Radical Candour talks about how all teams need both "superstars" and "rockstars" (yes barf-barf-barf) - where "superstars" are the people who want to learn and be challenged and grow into their next job, and "rockstars" are the solid types who have already found their groove, thanks, and just need to be honoured and rewarded. You need both! A boss's job is not to provide purpose. A boss's job is to know every person in your team well enough that you understand their sense of purpose. And respect the fact that it might not lie inside the job.

3. The Financial Times Climate Game

I loved this little text-based game from the Financial Times that challenges you to set policies to save the planet from the worst effects of climate change by 2050. HOWEVER it doesn't contain as many jokes about Jeff Bezos as our version, Survive the Century, SO THERE.

4. My favourite Trump

LONDON IS THE BEST there are these free nerdy lectures you can go crash all the time on arbitrary subjects. I went to a lecture about the English painter William Hogarth and learned that he was constantly trying to paint his pet pug into everything. Hard relate. His pug's name was Trump, and his tongue wouldn't stay in his mouth. I love him.

The only Trump I want to cuddle.

Interesting side-note, in 18th century England, if you couldn't pay your debts, they'd legit just throw you in prison. Hogarth's father wound up in one because he kept losing his money on preposterous business schemes, including starting a cafe in London where you were only allowed to speak Classical Latin. Surprisingly, this was not a wild success.

5. Is your bank funding fossil fuels?

Climate Town had a great video about the banks that are still lending money to the fossil fuel industry while our planet burns.

One of the things we can do to help is to make it a reputation risk for banks to keep doing this, in other words, tell them you're mad, and take your money elsewhere if they don't stop. In the UK and Germany, you can check if your bank is secretly funding climate chaos using this tool (and maybe this will be the last reason you need to move to Starling or Monzo, the best UK banks by miles, neither of whom are funding fossil fuel companies).
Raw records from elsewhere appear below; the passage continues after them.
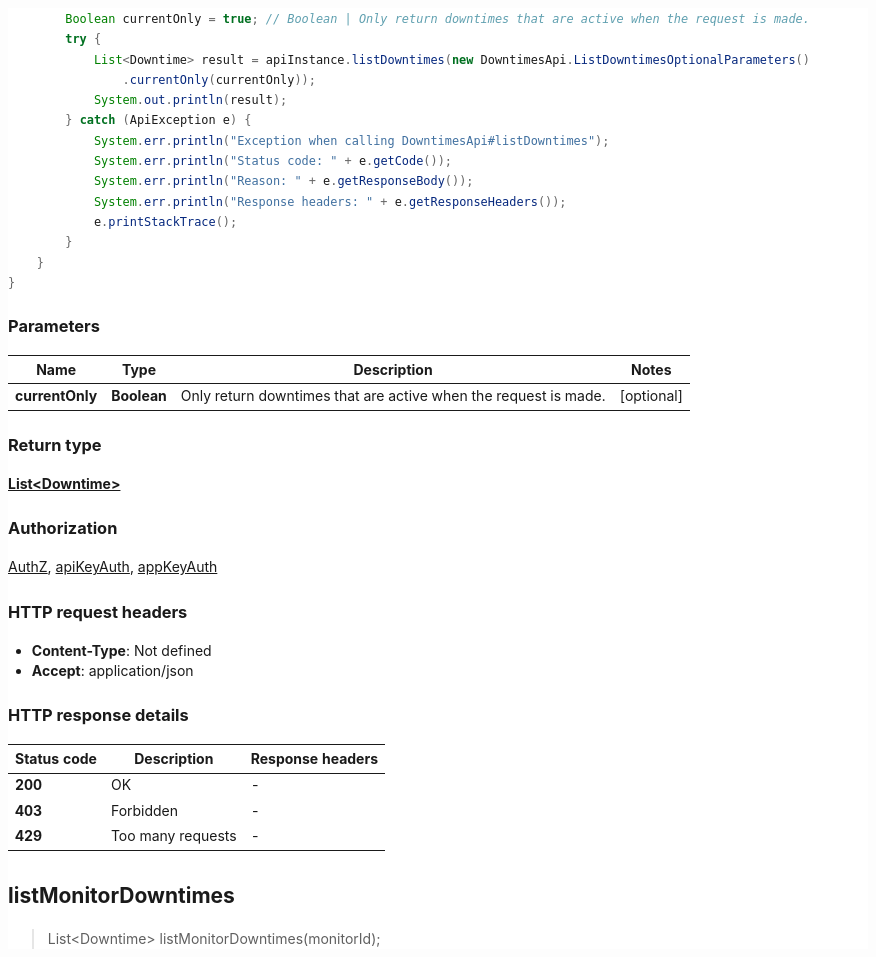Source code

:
 ```java
        Boolean currentOnly = true; // Boolean | Only return downtimes that are active when the request is made.
        try {
            List<Downtime> result = apiInstance.listDowntimes(new DowntimesApi.ListDowntimesOptionalParameters()
                .currentOnly(currentOnly));
            System.out.println(result);
        } catch (ApiException e) {
            System.err.println("Exception when calling DowntimesApi#listDowntimes");
            System.err.println("Status code: " + e.getCode());
            System.err.println("Reason: " + e.getResponseBody());
            System.err.println("Response headers: " + e.getResponseHeaders());
            e.printStackTrace();
        }
    }
}
```

### Parameters

| Name            | Type        | Description                                                     | Notes      |
| --------------- | ----------- | --------------------------------------------------------------- | ---------- |
| **currentOnly** | **Boolean** | Only return downtimes that are active when the request is made. | [optional] |

### Return type

[**List&lt;Downtime&gt;**](Downtime.md)

### Authorization

[AuthZ](README.md#AuthZ), [apiKeyAuth](README.md#apiKeyAuth), [appKeyAuth](README.md#appKeyAuth)

### HTTP request headers

- **Content-Type**: Not defined
- **Accept**: application/json

### HTTP response details

| Status code | Description       | Response headers |
| ----------- | ----------------- | ---------------- |
| **200**     | OK                | -                |
| **403**     | Forbidden         | -                |
| **429**     | Too many requests | -                |

## listMonitorDowntimes

> List&lt;Downtime&gt; listMonitorDowntimes(monitorId);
In South Africa, all the big banks SAY they have a plan to divest by fossil fuels, but they've set themselves very generous timelines for this (I'm looking at you Standard Bank, AKA the 7th biggest funder of fossil fuels in Africa, who is planning to stop funding new fossil fuel facilities in 2030, and hopes to achieve net zero carbon emissions in its portfolio by 2050, despite the fact that reaching the goal of 1.5C warming requires us to move much faster than that).